# [Brief]
An exact repetition of every entry, with no images, is the required answer.

Stored data:

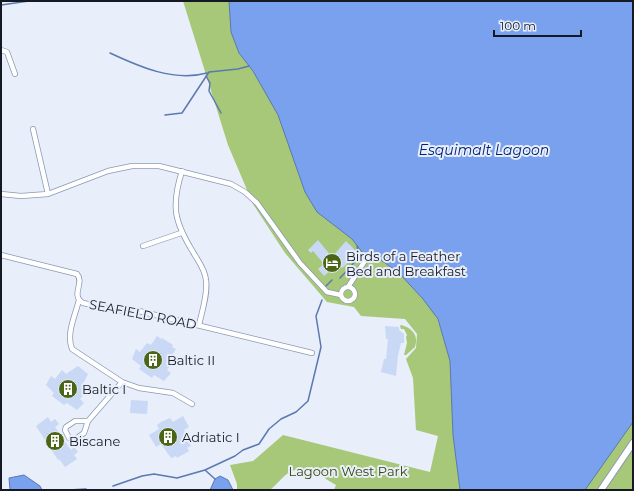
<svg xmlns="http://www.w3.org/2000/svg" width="634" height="491" font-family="Montserrat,sans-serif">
  <rect width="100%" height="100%" fill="#e8eefa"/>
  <!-- green -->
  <path fill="#a7c878" d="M183,1h450v489h-299l2,-5c-12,-7 -29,-20 -44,-14 -8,3 -15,14 -22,19h-33v-6l-7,-19 23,-4 30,-26 147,37 8,-36 -22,-6 -3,-52 -7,-19 10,-11 1,-14 -12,-15 -44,-3 -7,-9 -27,-5 -42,-49 -32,-49 -25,-59z
    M401,325c11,3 18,10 14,22l-9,8h-2l3,-12 -1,-6 1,-2 -3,-6h-3l-1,-3z"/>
  <!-- water -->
  <path fill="#79a1ee" stroke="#5b78b1" d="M229,1h404v421l-48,68h-125l-7,-55 -3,-74 -12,-42 -15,-20 -24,-26 -25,-18 -3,2 -9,-5 -10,-13 -35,-27 -12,-20 -27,-77 -25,-44 -14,-18 -8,-21z
    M24,475l16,11 2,4h-32l-1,-12z
    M220,476l8,4 5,10h-23l5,-11z"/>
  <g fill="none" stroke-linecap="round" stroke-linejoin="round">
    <!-- stream -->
    <path stroke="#5b78b1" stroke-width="1.5" d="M1,5l28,-4
      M110,53c30,14 64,29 97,20
      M206,76l4,7 -1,8 12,22
      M165,115l17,-2 27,-41 29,-3 11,-3
      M340,278c8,-9 21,-18 17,-32
      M326,286l6,-6
      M205,470l30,-14 8,-6 16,-6 10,-15 12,-10 15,-7 12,-11 13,-54 -5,-31 6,-16
      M113,486l29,-10 12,-2 23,4 28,-8 10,9
      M69,490l17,-1"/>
  </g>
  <!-- building -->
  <path fill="#c9d8f5" d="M318,240l14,17 14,-16 12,12 -2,4 -3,5 -3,-1 -8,7 -4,-4 -14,12 -6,-7 6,-5 -11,-13 -2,2 -3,-3z
    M385,326l14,1v3l5,4v9h-3l-3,12 -2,21 -15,-4 3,-13h2l2,-20h-2z
    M157,336l4,3 1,-1 11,7 -1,2 4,2 -6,9 4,3 -7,9 4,3 -7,8 -10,-6 -2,3 -13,-9 2,-3 -9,-7 4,-10 4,3 7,-9 4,2z
    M78,366l10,8 -5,10 2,1 -2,2 4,4 -7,8 4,4 -7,7 -10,-7 -3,2 -12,-9 2,-3 -8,-8 5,-9 4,3 7,-9 4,4z
    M131,400l17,1 -1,13 -17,-1z
    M183,416l6,11 -5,3 2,4v4l5,8 -4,2 2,3 -12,7 -1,-2 -5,2 -10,-14 -5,3 -7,-12 10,-6 -2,-4 4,-3 9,-4 3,4z
    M48,417l3,5 4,-3 4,5 -4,3 16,23 3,-3 4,5 -4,3 3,4 -12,8 -6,-8 -1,1 -22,-34z"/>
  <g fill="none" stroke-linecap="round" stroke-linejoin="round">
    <defs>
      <path id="minor" d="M1,50l6,2 8,22
        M33,129l15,65
        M182,171c-11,35 -8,50 11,81 5,9 12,17 13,28 2,14 -4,31 -7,45
        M1,194l20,2 27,-2 60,-23 24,-5h27l72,18 14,8 12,11 43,60 27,29 14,3
        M143,246l38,-13
        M1,255l76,19c8,9 -7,21 6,29l33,7 23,1 173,42
        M348,287l20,-31
        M341 294a7 7 0 1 1 14 0a7 7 0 1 1-14 0Z
        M79,300c-4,16 -13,34 -7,49l50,33 17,6 34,5 19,11
        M88,421h-13l-9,6 -1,3 4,8 5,2 10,-7 4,-12 34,-39"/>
      <path id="tertiary" d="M601,490l32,-47"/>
    </defs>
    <!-- minor casing -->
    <use href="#minor" stroke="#8b99b4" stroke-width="6"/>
    <!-- tertiary casing -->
    <use href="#tertiary" stroke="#8b99b4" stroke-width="8"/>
    <!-- minor -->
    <use href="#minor" stroke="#fff" stroke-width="4.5"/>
    <!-- tertiary -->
    <use href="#tertiary" stroke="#fff" stroke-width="6"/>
  </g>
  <!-- icons -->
  <defs>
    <symbol id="hotel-disc" viewBox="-11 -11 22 22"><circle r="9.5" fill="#4a6516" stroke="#e8eefa"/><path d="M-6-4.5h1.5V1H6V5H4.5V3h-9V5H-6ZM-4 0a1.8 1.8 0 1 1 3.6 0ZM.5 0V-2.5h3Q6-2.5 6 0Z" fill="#fff"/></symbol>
    <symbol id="building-disc" viewBox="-11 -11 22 22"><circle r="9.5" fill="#4a6516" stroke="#e8eefa"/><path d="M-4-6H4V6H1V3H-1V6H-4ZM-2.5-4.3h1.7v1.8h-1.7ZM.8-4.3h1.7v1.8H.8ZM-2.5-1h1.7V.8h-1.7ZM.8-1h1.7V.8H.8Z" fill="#fff"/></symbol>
  </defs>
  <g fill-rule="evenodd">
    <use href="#hotel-disc" x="321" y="252" width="22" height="22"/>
    <use href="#building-disc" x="142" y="349" width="22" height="22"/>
    <use href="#building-disc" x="57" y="378" width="22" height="22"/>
    <use href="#building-disc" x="157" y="426" width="22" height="22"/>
    <use href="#building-disc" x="44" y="430" width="22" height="22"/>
  </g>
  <g text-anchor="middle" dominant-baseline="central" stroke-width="4" stroke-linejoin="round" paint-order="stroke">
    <!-- poi labels -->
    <g font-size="13" fill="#141923" stroke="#e8eefa" text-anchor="start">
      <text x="346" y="256">Birds of a Feather<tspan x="346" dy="15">Bed and Breakfast</tspan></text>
      <text x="167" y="360">Baltic II</text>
      <text x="82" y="389">Baltic I</text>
      <text x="182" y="437">Adriatic I</text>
      <text x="69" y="441">Biscane</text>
    </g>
    <!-- street labels -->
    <g font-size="13" fill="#141923" stroke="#e8eefa">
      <text transform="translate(143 314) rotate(11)">SEAFIELD ROAD</text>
    </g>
    <!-- park labels -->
    <g font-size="13" fill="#324704" stroke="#e8eefa">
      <text x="348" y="471">Lagoon West Park</text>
    </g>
    <!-- water labels -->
    <g font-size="14" font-style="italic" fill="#00237a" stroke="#e8eefa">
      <text x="484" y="150">Esquimalt Lagoon</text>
    </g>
  </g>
  <!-- border -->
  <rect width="634" height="491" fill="none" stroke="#141923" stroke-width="4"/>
  <!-- scale -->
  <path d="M494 30v6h87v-6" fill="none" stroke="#141923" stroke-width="2"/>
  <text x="500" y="30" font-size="12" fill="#141923" stroke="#e8eefa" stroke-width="3" paint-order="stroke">100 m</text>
</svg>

# [Exercise output]
<svg xmlns="http://www.w3.org/2000/svg" width="634" height="491" font-family="Montserrat,sans-serif">
  <rect width="100%" height="100%" fill="#e8eefa"/>
  <!-- green -->
  <path fill="#a7c878" d="M183,1h450v489h-299l2,-5c-12,-7 -29,-20 -44,-14 -8,3 -15,14 -22,19h-33v-6l-7,-19 23,-4 30,-26 147,37 8,-36 -22,-6 -3,-52 -7,-19 10,-11 1,-14 -12,-15 -44,-3 -7,-9 -27,-5 -42,-49 -32,-49 -25,-59z
    M401,325c11,3 18,10 14,22l-9,8h-2l3,-12 -1,-6 1,-2 -3,-6h-3l-1,-3z"/>
  <!-- water -->
  <path fill="#79a1ee" stroke="#5b78b1" d="M229,1h404v421l-48,68h-125l-7,-55 -3,-74 -12,-42 -15,-20 -24,-26 -25,-18 -3,2 -9,-5 -10,-13 -35,-27 -12,-20 -27,-77 -25,-44 -14,-18 -8,-21z
    M24,475l16,11 2,4h-32l-1,-12z
    M220,476l8,4 5,10h-23l5,-11z"/>
  <g fill="none" stroke-linecap="round" stroke-linejoin="round">
    <!-- stream -->
    <path stroke="#5b78b1" stroke-width="1.5" d="M1,5l28,-4
      M110,53c30,14 64,29 97,20
      M206,76l4,7 -1,8 12,22
      M165,115l17,-2 27,-41 29,-3 11,-3
      M340,278c8,-9 21,-18 17,-32
      M326,286l6,-6
      M205,470l30,-14 8,-6 16,-6 10,-15 12,-10 15,-7 12,-11 13,-54 -5,-31 6,-16
      M113,486l29,-10 12,-2 23,4 28,-8 10,9
      M69,490l17,-1"/>
  </g>
  <!-- building -->
  <path fill="#c9d8f5" d="M318,240l14,17 14,-16 12,12 -2,4 -3,5 -3,-1 -8,7 -4,-4 -14,12 -6,-7 6,-5 -11,-13 -2,2 -3,-3z
    M385,326l14,1v3l5,4v9h-3l-3,12 -2,21 -15,-4 3,-13h2l2,-20h-2z
    M157,336l4,3 1,-1 11,7 -1,2 4,2 -6,9 4,3 -7,9 4,3 -7,8 -10,-6 -2,3 -13,-9 2,-3 -9,-7 4,-10 4,3 7,-9 4,2z
    M78,366l10,8 -5,10 2,1 -2,2 4,4 -7,8 4,4 -7,7 -10,-7 -3,2 -12,-9 2,-3 -8,-8 5,-9 4,3 7,-9 4,4z
    M131,400l17,1 -1,13 -17,-1z
    M183,416l6,11 -5,3 2,4v4l5,8 -4,2 2,3 -12,7 -1,-2 -5,2 -10,-14 -5,3 -7,-12 10,-6 -2,-4 4,-3 9,-4 3,4z
    M48,417l3,5 4,-3 4,5 -4,3 16,23 3,-3 4,5 -4,3 3,4 -12,8 -6,-8 -1,1 -22,-34z"/>
  <g fill="none" stroke-linecap="round" stroke-linejoin="round">
    <defs>
      <path id="minor" d="M1,50l6,2 8,22
        M33,129l15,65
        M182,171c-11,35 -8,50 11,81 5,9 12,17 13,28 2,14 -4,31 -7,45
        M1,194l20,2 27,-2 60,-23 24,-5h27l72,18 14,8 12,11 43,60 27,29 14,3
        M143,246l38,-13
        M1,255l76,19c8,9 -7,21 6,29l33,7 23,1 173,42
        M348,287l20,-31
        M341 294a7 7 0 1 1 14 0a7 7 0 1 1-14 0Z
        M79,300c-4,16 -13,34 -7,49l50,33 17,6 34,5 19,11
        M88,421h-13l-9,6 -1,3 4,8 5,2 10,-7 4,-12 34,-39"/>
      <path id="tertiary" d="M601,490l32,-47"/>
    </defs>
    <!-- minor casing -->
    <use href="#minor" stroke="#8b99b4" stroke-width="6"/>
    <!-- tertiary casing -->
    <use href="#tertiary" stroke="#8b99b4" stroke-width="8"/>
    <!-- minor -->
    <use href="#minor" stroke="#fff" stroke-width="4.5"/>
    <!-- tertiary -->
    <use href="#tertiary" stroke="#fff" stroke-width="6"/>
  </g>
  <!-- icons -->
  <defs>
    <symbol id="hotel-disc" viewBox="-11 -11 22 22"><circle r="9.5" fill="#4a6516" stroke="#e8eefa"/><path d="M-6-4.5h1.5V1H6V5H4.5V3h-9V5H-6ZM-4 0a1.8 1.8 0 1 1 3.6 0ZM.5 0V-2.5h3Q6-2.5 6 0Z" fill="#fff"/></symbol>
    <symbol id="building-disc" viewBox="-11 -11 22 22"><circle r="9.5" fill="#4a6516" stroke="#e8eefa"/><path d="M-4-6H4V6H1V3H-1V6H-4ZM-2.5-4.3h1.7v1.8h-1.7ZM.8-4.3h1.7v1.8H.8ZM-2.5-1h1.7V.8h-1.7ZM.8-1h1.7V.8H.8Z" fill="#fff"/></symbol>
  </defs>
  <g fill-rule="evenodd">
    <use href="#hotel-disc" x="321" y="252" width="22" height="22"/>
    <use href="#building-disc" x="142" y="349" width="22" height="22"/>
    <use href="#building-disc" x="57" y="378" width="22" height="22"/>
    <use href="#building-disc" x="157" y="426" width="22" height="22"/>
    <use href="#building-disc" x="44" y="430" width="22" height="22"/>
  </g>
  <g text-anchor="middle" dominant-baseline="central" stroke-width="4" stroke-linejoin="round" paint-order="stroke">
    <!-- poi labels -->
    <g font-size="13" fill="#141923" stroke="#e8eefa" text-anchor="start">
      <text x="346" y="256">Birds of a Feather<tspan x="346" dy="15">Bed and Breakfast</tspan></text>
      <text x="167" y="360">Baltic II</text>
      <text x="82" y="389">Baltic I</text>
      <text x="182" y="437">Adriatic I</text>
      <text x="69" y="441">Biscane</text>
    </g>
    <!-- street labels -->
    <g font-size="13" fill="#141923" stroke="#e8eefa">
      <text transform="translate(143 314) rotate(11)">SEAFIELD ROAD</text>
    </g>
    <!-- park labels -->
    <g font-size="13" fill="#324704" stroke="#e8eefa">
      <text x="348" y="471">Lagoon West Park</text>
    </g>
    <!-- water labels -->
    <g font-size="14" font-style="italic" fill="#00237a" stroke="#e8eefa">
      <text x="484" y="150">Esquimalt Lagoon</text>
    </g>
  </g>
  <!-- border -->
  <rect width="634" height="491" fill="none" stroke="#141923" stroke-width="4"/>
  <!-- scale -->
  <path d="M494 30v6h87v-6" fill="none" stroke="#141923" stroke-width="2"/>
  <text x="500" y="30" font-size="12" fill="#141923" stroke="#e8eefa" stroke-width="3" paint-order="stroke">100 m</text>
</svg>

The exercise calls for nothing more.